Read through the data below and state how many of its lines contain the word "down", adding nothing.

▸ PROVIDED INFORMATION:
· · ·

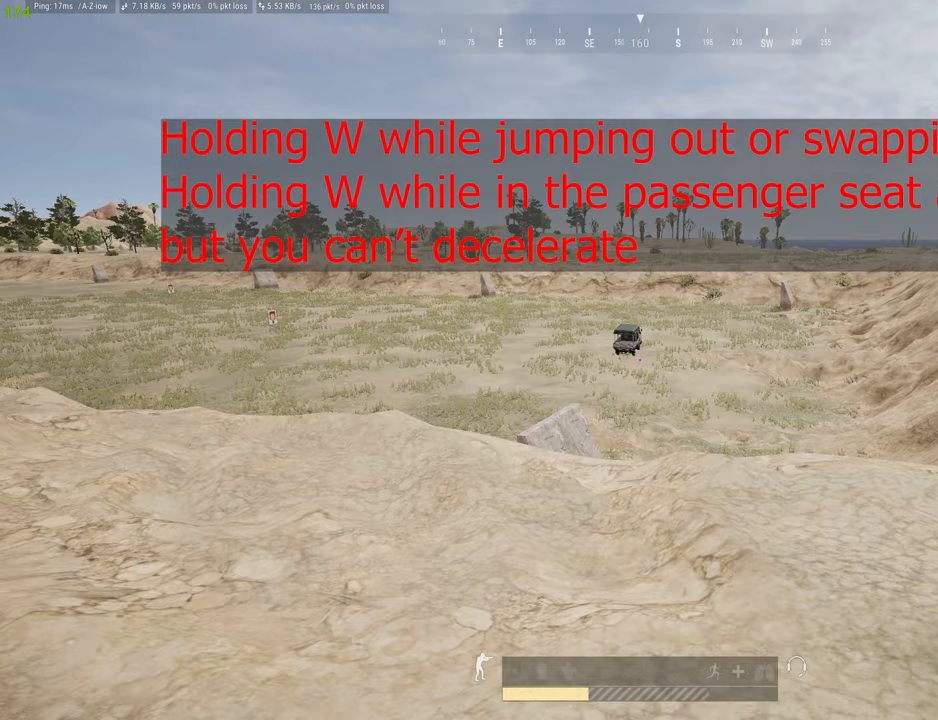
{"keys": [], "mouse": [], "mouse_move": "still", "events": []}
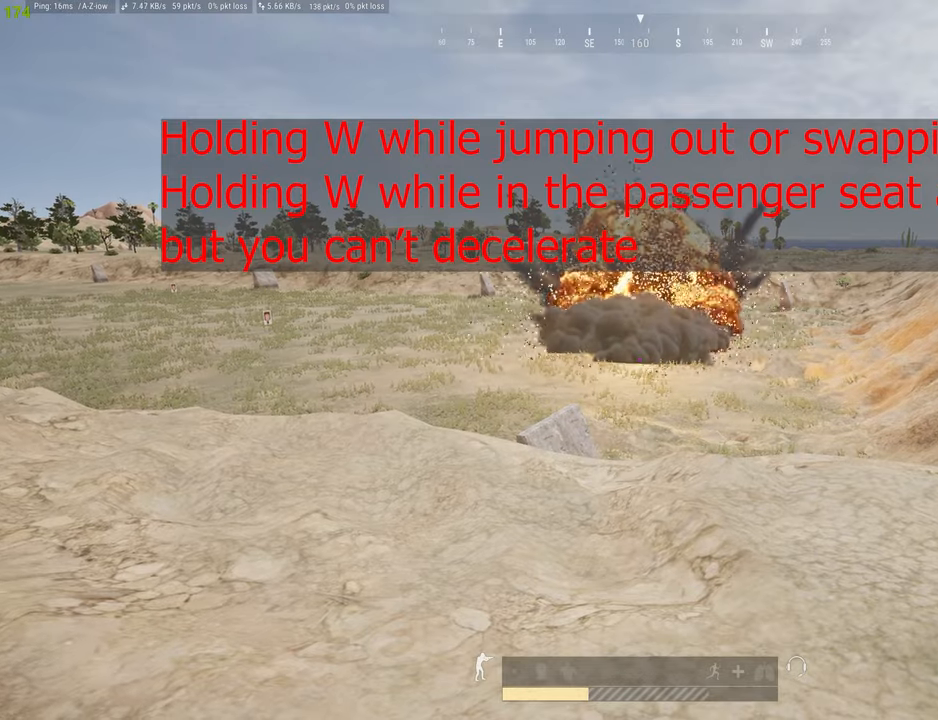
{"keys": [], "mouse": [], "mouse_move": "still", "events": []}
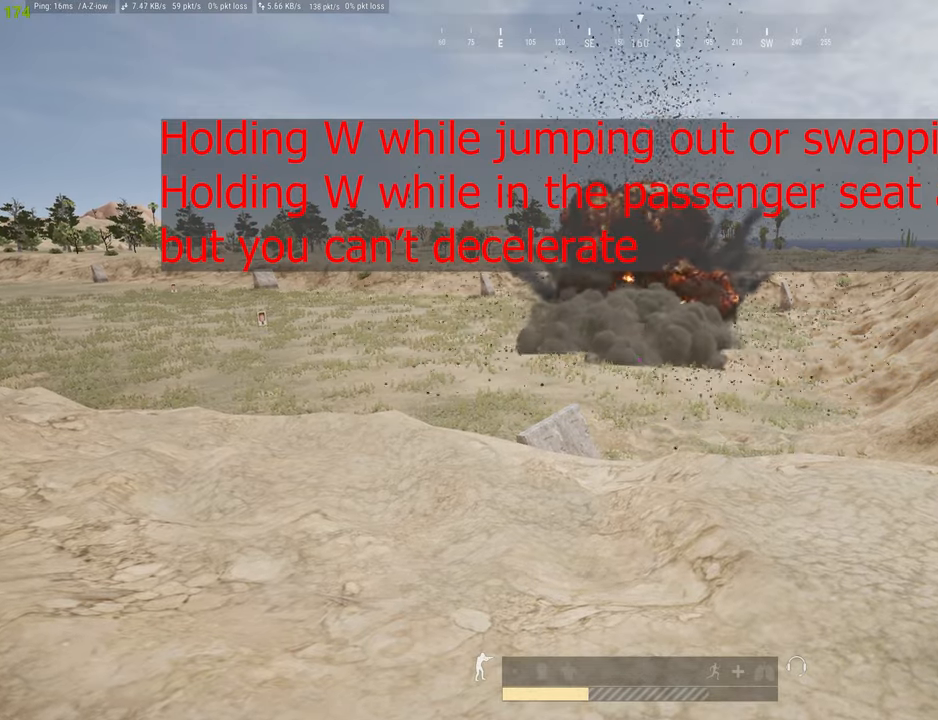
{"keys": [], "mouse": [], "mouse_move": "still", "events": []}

· · ·

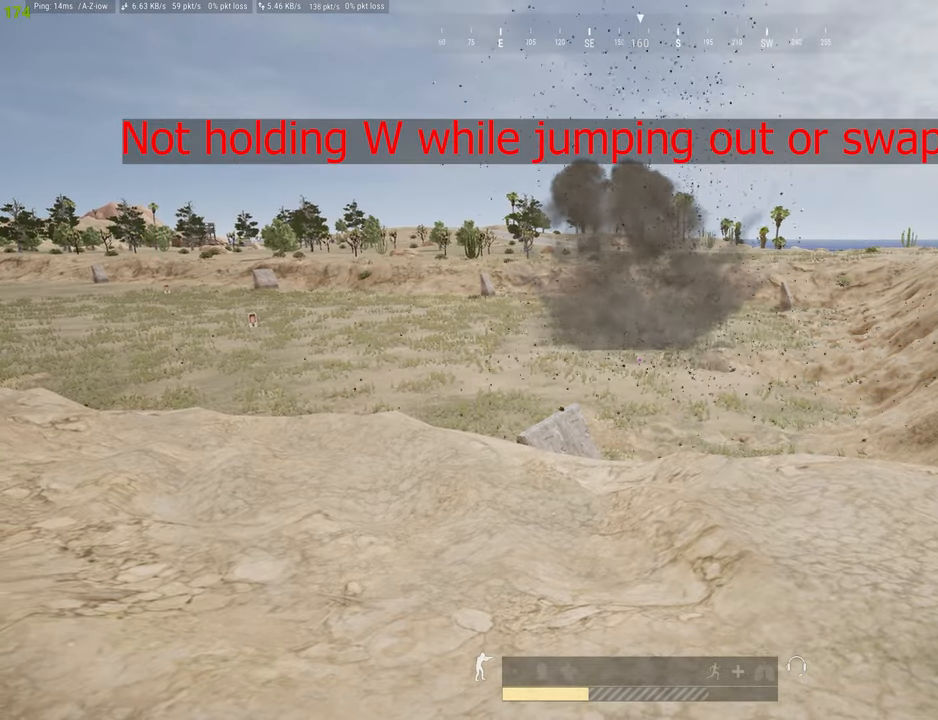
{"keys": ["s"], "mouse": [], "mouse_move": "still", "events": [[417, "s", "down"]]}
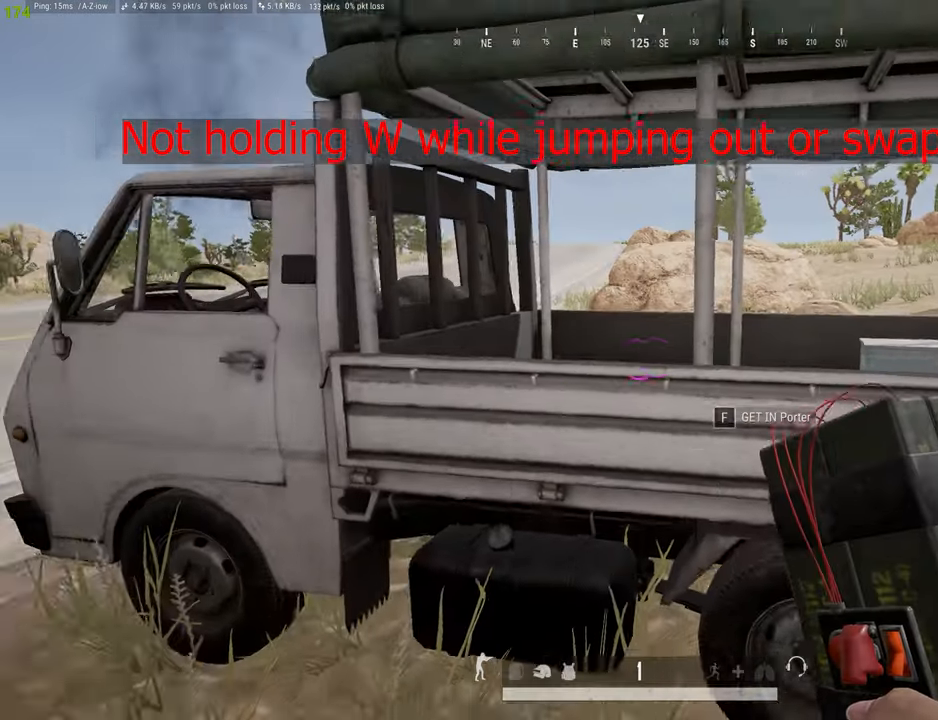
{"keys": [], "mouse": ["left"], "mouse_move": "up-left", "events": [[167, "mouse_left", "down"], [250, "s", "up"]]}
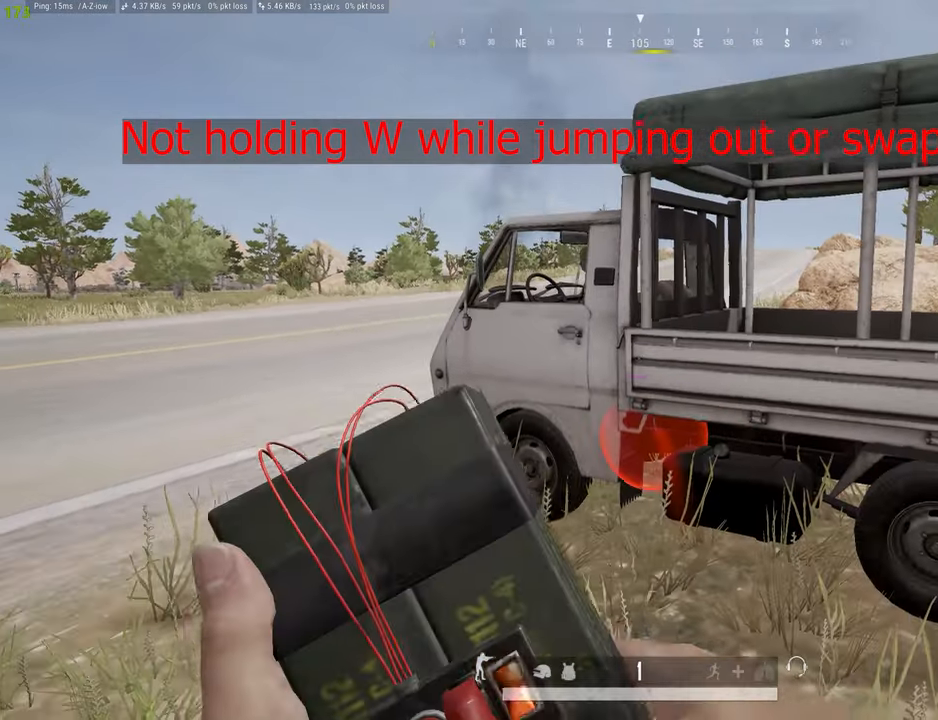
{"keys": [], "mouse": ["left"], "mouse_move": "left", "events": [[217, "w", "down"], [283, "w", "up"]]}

· · ·

▸ EXPECTED ANSWER: 3